One of the goals of the EBAI project is to distribute knowledge on DNA metabarcoding. We started with a small workshop with two students: Zhenhua Sun from Chalmers University, Sweden and Xiaolong Lin from NTNU University Museum. Our goal was to go through the steps of sample processing using own datasets.

To have a proper feeling on the methodology, we went to sample some water for eDNA analyses in Theissendammen. A suitable outfit for this kind of near-city sampling is a smart casual. (Photos Xiaolong Lin)

We expect to find mallard DNA in our samples. Also beaver is quite potential finding as Markus steps over a beaver dinner to go for the sample. (Photos Xiaolong Lin and Erik Boström)

We visited the molecular lab and Markus showed how to extract DNA and amplify your target gene in PCR as well as explained the paired-end sequencing. (Photos Xiaolong Lin)
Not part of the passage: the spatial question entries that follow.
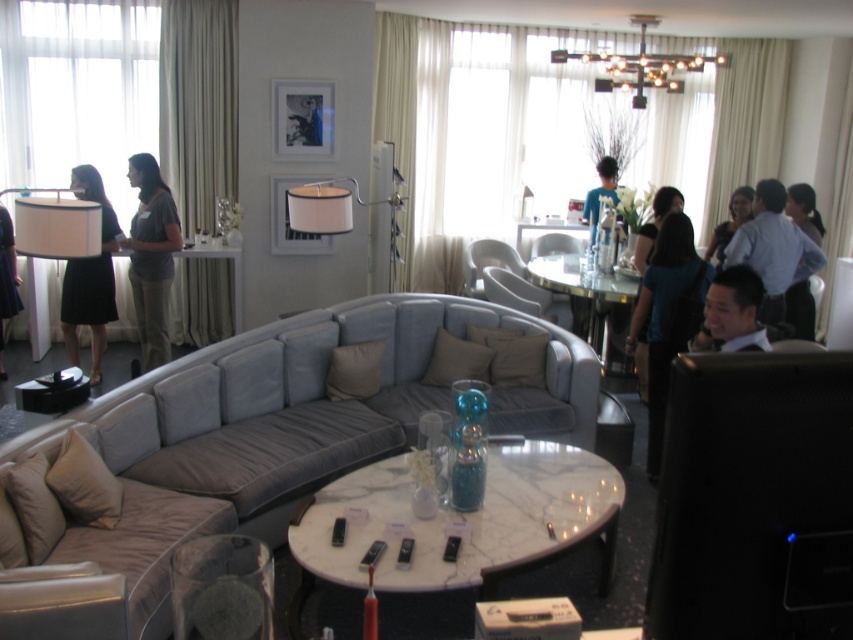
This screenshot has height=640, width=853. What do you see at coordinates (587, 296) in the screenshot? I see `metallic glass table at center` at bounding box center [587, 296].

Consider the image. Between metallic glass table at center and matte black shirt at upper right, which one is positioned higher?

matte black shirt at upper right is above.

Which is behind, point (564, 282) or point (747, 196)?

Point (564, 282)

Locate an element on the screen. This screenshot has width=853, height=640. metallic glass table at center is located at coordinates (587, 296).

Can you confirm if white marble coffee table at center is thinner than white marble table at center?

No, white marble coffee table at center is not thinner than white marble table at center.

Does white marble coffee table at center appear on the left side of white marble table at center?

Yes, white marble coffee table at center is to the left of white marble table at center.

Between point (593, 465) and point (570, 228), which one is positioned in front?

Point (593, 465)

Find the location of `white marble coffee table at center`. white marble coffee table at center is located at coordinates (462, 522).

Consider the image. Can you confirm if black fabric shirt at right is bigger than white marble table at center?

Yes, black fabric shirt at right is bigger than white marble table at center.

You are a GUI agent. You are given a task and a screenshot of the screen. Output one action in this format:
    pyautogui.click(x=<x>, y=<y>)
    Task: Click on the black fabric shirt at right
    
    Given the screenshot: What is the action you would take?
    pyautogui.click(x=804, y=211)

Find the location of a particular element. black fabric shirt at right is located at coordinates (804, 211).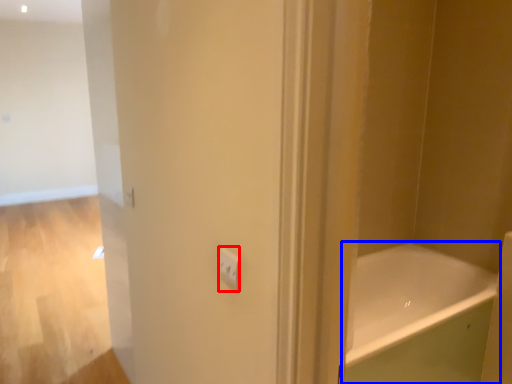
Question: Which point is further to the camera, light switch (highlighted by a red box) or bathtub (highlighted by a blue box)?

Choices:
 (A) light switch
 (B) bathtub

Answer: (B)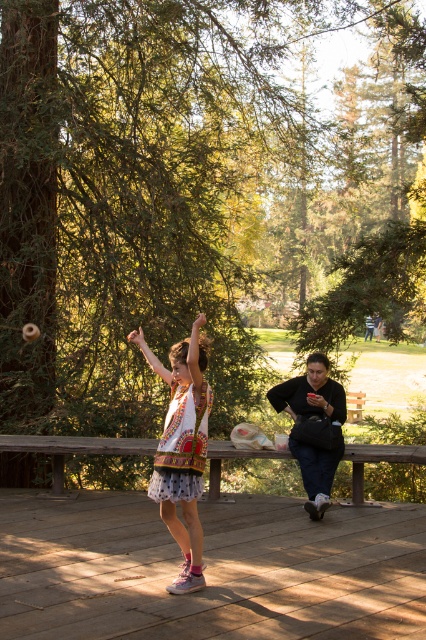
Is wooden deck at lower center bigger than white printed dress at center?

Incorrect, wooden deck at lower center is not larger than white printed dress at center.

Does wooden deck at lower center have a greater height compared to white printed dress at center?

Incorrect, wooden deck at lower center's height is not larger of white printed dress at center's.

The image size is (426, 640). What are the coordinates of `wooden deck at lower center` in the screenshot? It's located at (210, 570).

Is white printed dress at center below dark blue sweater at center?

No.

Consider the image. Is white printed dress at center to the left of dark blue sweater at center from the viewer's perspective?

Indeed, white printed dress at center is positioned on the left side of dark blue sweater at center.

Between point (198, 580) and point (330, 380), which one is positioned behind?

Point (330, 380)

You are a GUI agent. You are given a task and a screenshot of the screen. Output one action in this format:
    pyautogui.click(x=<x>, y=<y>)
    Task: Click on the white printed dress at center
    
    Given the screenshot: What is the action you would take?
    pyautogui.click(x=181, y=448)

The height and width of the screenshot is (640, 426). What do you see at coordinates (210, 570) in the screenshot? I see `wooden deck at lower center` at bounding box center [210, 570].

At what (x,y) coordinates should I click in order to perform the action: click on wooden deck at lower center. Please return your answer as a coordinate pair (x, y). Looking at the image, I should click on (210, 570).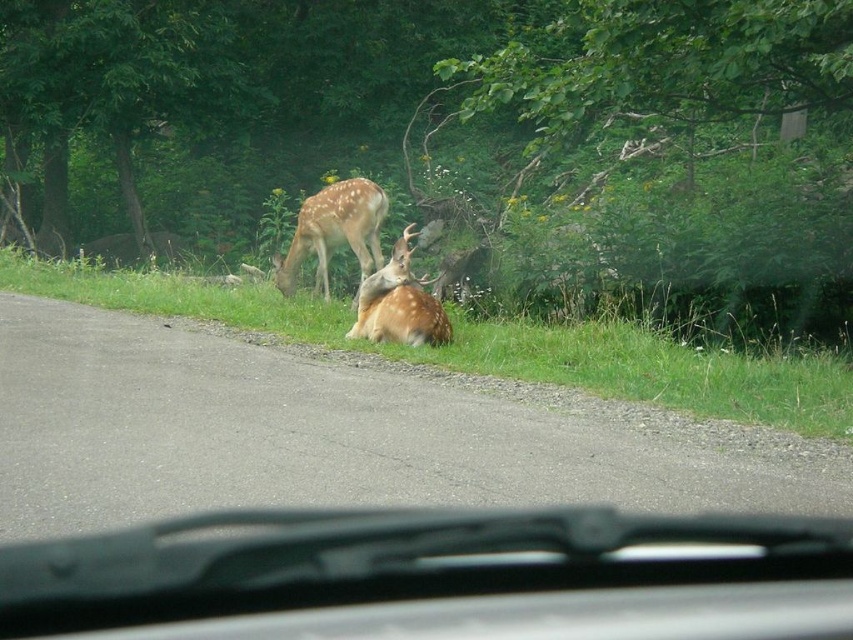
Does transparent rubber windshield wiper at lower center have a greater height compared to fawn fur antlers at center?

No, transparent rubber windshield wiper at lower center is not taller than fawn fur antlers at center.

Locate an element on the screen. transparent rubber windshield wiper at lower center is located at coordinates (437, 577).

Between point (761, 604) and point (386, 336), which one is positioned in front?

Positioned in front is point (761, 604).

Where is `transparent rubber windshield wiper at lower center`? This screenshot has width=853, height=640. transparent rubber windshield wiper at lower center is located at coordinates (437, 577).

This screenshot has width=853, height=640. Describe the element at coordinates (335, 230) in the screenshot. I see `spotted fur deer at center` at that location.

Is point (379, 252) positioned before point (422, 323)?

No, (379, 252) is further to viewer.

Locate an element on the screen. spotted fur deer at center is located at coordinates (335, 230).

Based on the photo, can you confirm if transparent rubber windshield wiper at lower center is shorter than green grass at lower center?

Yes.

Does transparent rubber windshield wiper at lower center have a greater height compared to green grass at lower center?

Incorrect, transparent rubber windshield wiper at lower center's height is not larger of green grass at lower center's.

Does point (376, 563) come farther from viewer compared to point (637, 353)?

No, it is not.

This screenshot has height=640, width=853. What are the coordinates of `transparent rubber windshield wiper at lower center` in the screenshot? It's located at (437, 577).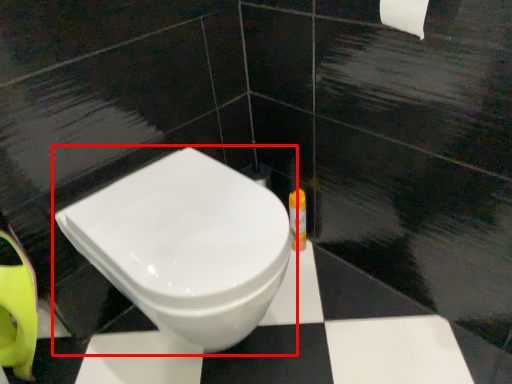
Question: From the image's perspective, considering the relative positions of toilet (annotated by the red box) and toiletry in the image provided, where is toilet (annotated by the red box) located with respect to the staircase?

Choices:
 (A) above
 (B) below

Answer: (B)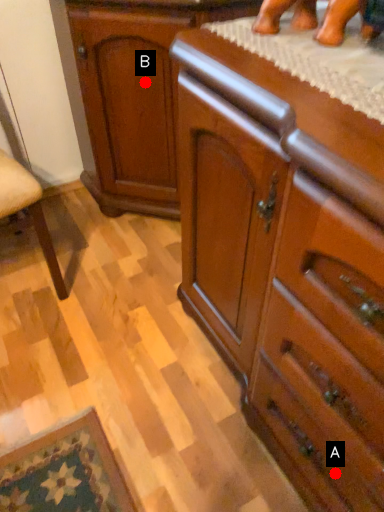
Question: Two points are circled on the image, labeled by A and B beside each circle. Among these points, which one is farthest from the camera?

Choices:
 (A) A is further
 (B) B is further

Answer: (B)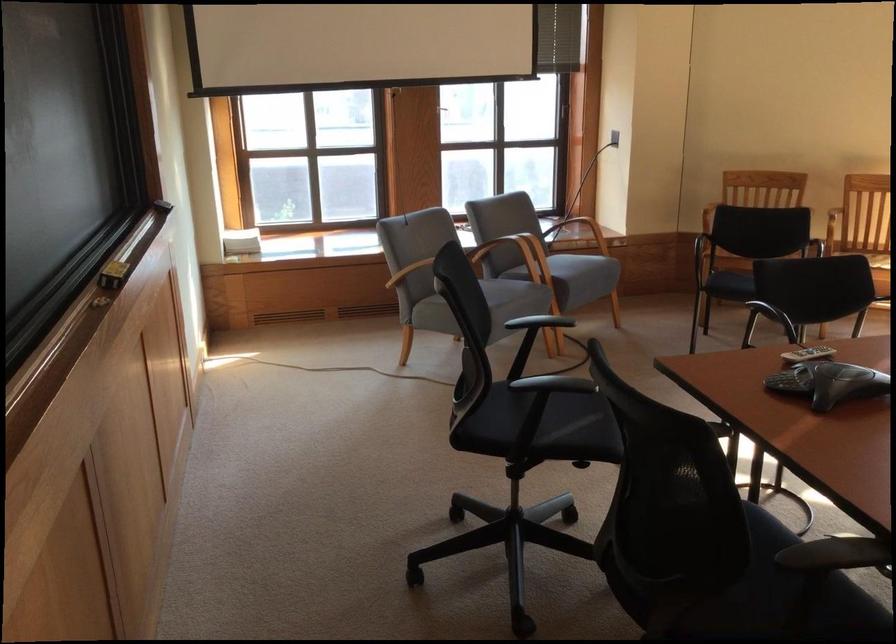
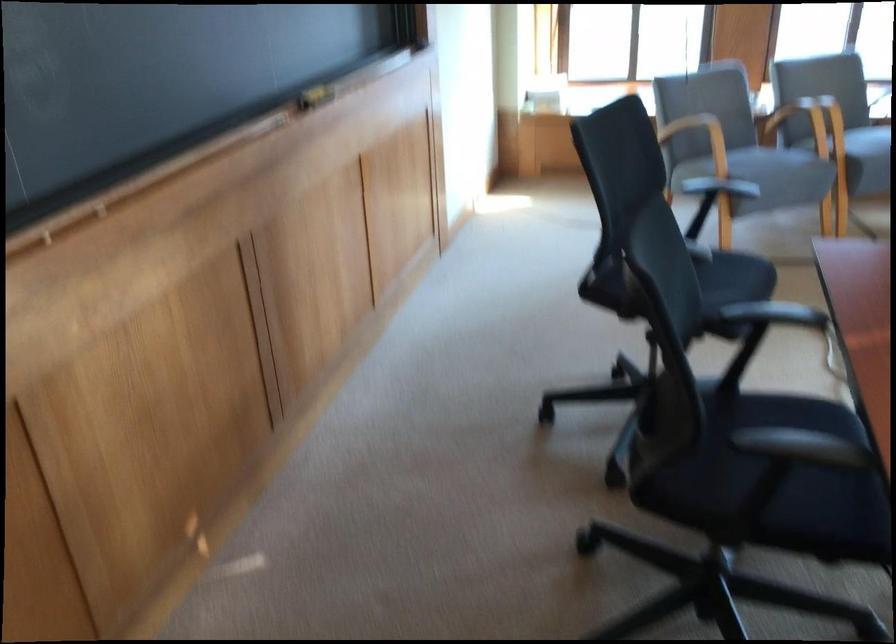
Find the pixel in the second image that matches (504,257) in the first image.

(799, 122)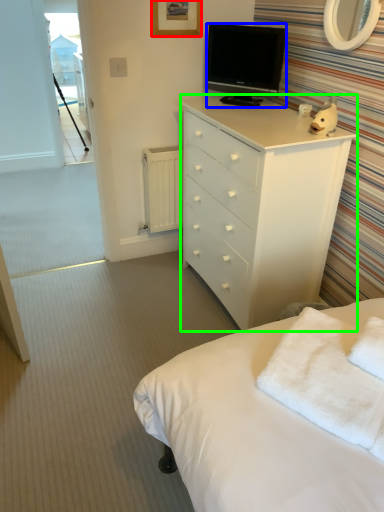
Question: Considering the real-world distances, which object is farthest from picture frame (highlighted by a red box)? television (highlighted by a blue box) or chest of drawers (highlighted by a green box)?

Choices:
 (A) television
 (B) chest of drawers

Answer: (B)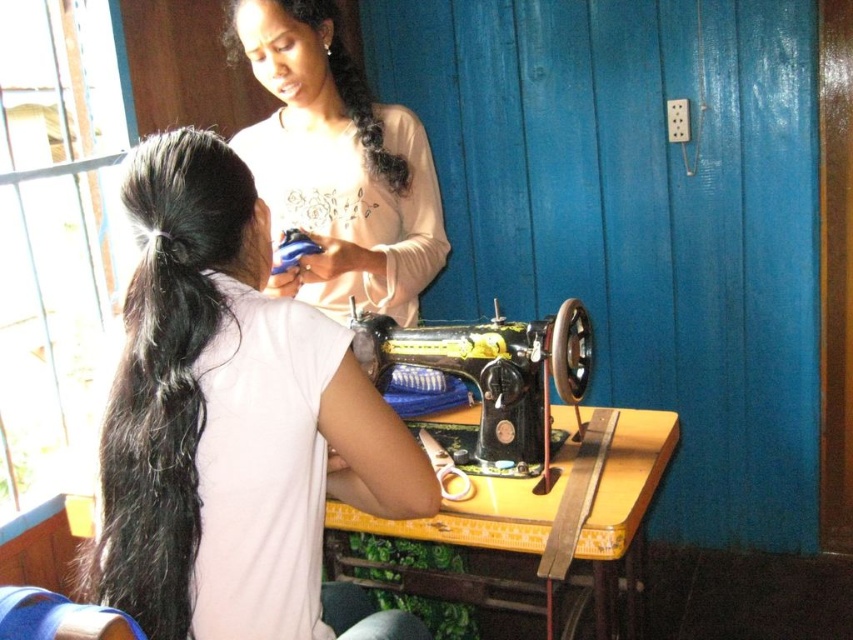
Question: Observing the image, what is the correct spatial positioning of matte white shirt at upper center in reference to yellow wood table at center?

Choices:
 (A) above
 (B) below

Answer: (A)

Question: Is matte white shirt at upper center to the left of black curly hair at upper center from the viewer's perspective?

Choices:
 (A) yes
 (B) no

Answer: (B)

Question: Among these objects, which one is nearest to the camera?

Choices:
 (A) black metal sewing machine at center
 (B) white matte shirt at upper left
 (C) yellow wood table at center
 (D) matte white shirt at upper center

Answer: (B)

Question: Which of these objects is positioned farthest from the yellow wood table at center?

Choices:
 (A) matte white shirt at upper center
 (B) white matte shirt at upper left

Answer: (A)

Question: Which object is closer to the camera taking this photo?

Choices:
 (A) matte white shirt at upper center
 (B) black curly hair at upper center
 (C) yellow wood table at center
 (D) black metal sewing machine at center

Answer: (C)

Question: Where is white matte shirt at upper left located in relation to black metal sewing machine at center in the image?

Choices:
 (A) above
 (B) below

Answer: (B)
Using our own laptops, we analyzed our data. (Photo Xiaolong Lin)

The second field-sampling trip in EBAI was directed to the Lake Jonsvatn on September 28. We sampled a depth gradient (0.25 m, 2 m, 7.5 m and 15 m) for benthic invertebrates starting from Trondhjems Roklub, and eDNA from water from the Roklub pier. Also, adult flying insects were sampled with a net. Weather conditions were perfect during the second successful field trip, and in addition to the samples, we got nice pictures including the spectacular panorama photo on top of the page.


Erik is sampling water from the pier. Photo: Torbjørn Ekrem.
Relaxing day in the field (at least for some of us). Photo: Elisabeth Stur.
Captain Hårsaker leaving the field site (we'll be back). Photo: Torbjørn Ekrem.

Field filtering requires some patience. Photo: Elisabeth Stur.